[Problem description] Write the next part of the foreword to the Tanton biography, starting right after its final paragraph.

Dr. John H. Tanton biography foreword by Richard D. Lamm

Biography: Mary Lou & John Tanton: A Journey into American Conservation by John F. Rohe.

This is much more than a book about two very talented people. It is also a book that articulately illustrates two powerful themes. First, it is an insight into how new viewpoints gain a foothold in the world of ideas (perhaps more specifically it is about the emergence of new and heretical ideas). Second, it is a lesson on how people from even remote parts of America can assert their ideas by the power of their message, the wisdom of their strategies, and the strength of their personalities.

The world of ideas is always in flux, but occasionally certain old, deeply established ideas are in need of revolution. "In every age there is a turning-point, a new way of seeing and asserting the coherence of the world," says Bronowski in The Ascent of Man. Copernicus caused a revolution in how humankind saw the universe, Darwin in how we viewed the human place in the natural order, Freud in how we think about the unconscious, and Betty Friedan in the way we view women's roles in modern society. All these individuals and many more were branded heretics. But John Rohe wisely reminds us of George Bernard Shaw's statement that "All great truths begin as blasphemies" when referring to the work of Mary Lou and John Tanton.

Giving birth to a new vision is one of the great challenges of history. These new ways of "asserting the coherence in the world," however logical, do not come easy. Reformers always face entrenched opposition from the status quo and more than a few have lost their lives trying to assert a new coherence. The status quo is always protected by an army of conformists blocking the door. James Joyce observed that "It's as painful to be awakened from a vision as to be born."

This is not true in the world of innovation or technology. Technological change usually forces itself on a competitive society. Technology does not wait for a consensus. It diffuses speedily through competition and the marketplace. Miss the latest technological advance and you could be out of business. Alvin Toffler describes the results of this process: "Western society for the past 300 years has been caught up in a fire storm of change. This storm, far from abating, now appears to be gathering force. Change sweeps through the highly industrialized countries with waves of ever accelerating speed and unprecedented impact." Consequently we have a great imbalance between change in the real world and how tradition and public policy react to that change.

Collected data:
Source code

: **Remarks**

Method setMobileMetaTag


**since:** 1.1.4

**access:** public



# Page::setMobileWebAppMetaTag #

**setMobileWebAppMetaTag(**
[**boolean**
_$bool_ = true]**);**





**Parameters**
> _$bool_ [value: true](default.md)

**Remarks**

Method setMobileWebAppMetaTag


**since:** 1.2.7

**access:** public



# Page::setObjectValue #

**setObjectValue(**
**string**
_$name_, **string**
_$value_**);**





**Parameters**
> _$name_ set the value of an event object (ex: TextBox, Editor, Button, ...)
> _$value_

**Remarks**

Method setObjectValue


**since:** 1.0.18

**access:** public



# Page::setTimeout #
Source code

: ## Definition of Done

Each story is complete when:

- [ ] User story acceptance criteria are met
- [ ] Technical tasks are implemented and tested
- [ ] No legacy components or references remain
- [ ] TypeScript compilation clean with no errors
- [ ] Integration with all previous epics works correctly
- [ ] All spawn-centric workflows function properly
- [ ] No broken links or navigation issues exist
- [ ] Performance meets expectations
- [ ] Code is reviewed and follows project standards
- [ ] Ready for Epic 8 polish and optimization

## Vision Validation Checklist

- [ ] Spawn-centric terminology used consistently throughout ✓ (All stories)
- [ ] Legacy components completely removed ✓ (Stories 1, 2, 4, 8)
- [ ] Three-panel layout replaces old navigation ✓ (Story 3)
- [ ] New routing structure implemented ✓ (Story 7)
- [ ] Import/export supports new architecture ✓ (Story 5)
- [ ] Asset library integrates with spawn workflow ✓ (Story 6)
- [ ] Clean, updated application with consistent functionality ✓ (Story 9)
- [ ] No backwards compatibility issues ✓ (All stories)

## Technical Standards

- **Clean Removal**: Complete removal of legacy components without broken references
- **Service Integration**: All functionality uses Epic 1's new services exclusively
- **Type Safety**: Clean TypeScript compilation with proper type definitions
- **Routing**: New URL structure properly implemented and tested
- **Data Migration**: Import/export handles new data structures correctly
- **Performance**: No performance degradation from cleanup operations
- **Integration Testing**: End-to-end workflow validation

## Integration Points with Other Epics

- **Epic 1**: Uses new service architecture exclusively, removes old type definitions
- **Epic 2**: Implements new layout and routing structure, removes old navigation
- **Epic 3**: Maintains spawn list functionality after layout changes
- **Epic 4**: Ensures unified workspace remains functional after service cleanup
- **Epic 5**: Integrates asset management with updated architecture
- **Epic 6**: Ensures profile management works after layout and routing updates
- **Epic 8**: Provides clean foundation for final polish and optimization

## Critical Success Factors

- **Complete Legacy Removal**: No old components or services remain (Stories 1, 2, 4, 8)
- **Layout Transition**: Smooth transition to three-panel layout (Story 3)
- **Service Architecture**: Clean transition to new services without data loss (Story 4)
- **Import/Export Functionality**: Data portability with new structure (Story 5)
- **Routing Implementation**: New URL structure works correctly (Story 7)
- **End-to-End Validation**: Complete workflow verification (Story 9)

[Output below]
The Tantons often ask cosmic questions, forcing us to see the consequences of present change. I remember well when John pointed out that the original U.S. Census in 1790 found four million. John observed that meant in our short two-hundred-year history that we have had six doublings of that original number (4, 8, 16, etc.) and that with only two more doublings, we would be a nation of more than a billion people. He asked, is that what we wanted for our grandchildren?

All his listeners knew the movement had a new metaphor. Typical of the type of questions the Tantons ask is "What is our nation's demographic destiny?" We define the world by the questions we ask and we have too few people like the Tantons asking long-range questions. These two creative minds saw twenty-five years ago that "how many" and "who" would soon become controversial issues in most of the world's nations. John, in his 1975 Mitchell Prize essay, recognized that these would be particularly painful questions in the United States, with its tradition of immigration. Yes, the United States could physically absorb more people, but what would that mean to our quality of life? Increasingly, citizens of this nation (and citizens of most states and regions) are asking the following questions: "Why do we want additional population growth?" "Who benefits?" "What public policy reasons are there to double the population of Michigan or Colorado?" "Why would America want to leave its grandchildren a nation of one billion people?"

The Tantons, years before most other environmentalists, saw that our nation's demographic future had shifted from an unalterable given to an alterable variable-from something we blindly inherited to something we consciously determine. Yes, earlier environmentalists had known that the world institutions atavistically promoted population growth and were starting to ask heretical questions about population limits. But most of us had not focused on how important immigration was to this challenge in the United States. Even today, most experts are uncomfortable about nation-specific population and look at population only from a worldwide viewpoint. In 1992, the U.S. Academy of Sciences and the Royal Society of London warned:

If the current predictions of population growth prove accurate and patterns of human activity on the planet remain unchanged, science and technology may not be able to prevent either irreversible degradation of the environment or continued poverty for much of the world.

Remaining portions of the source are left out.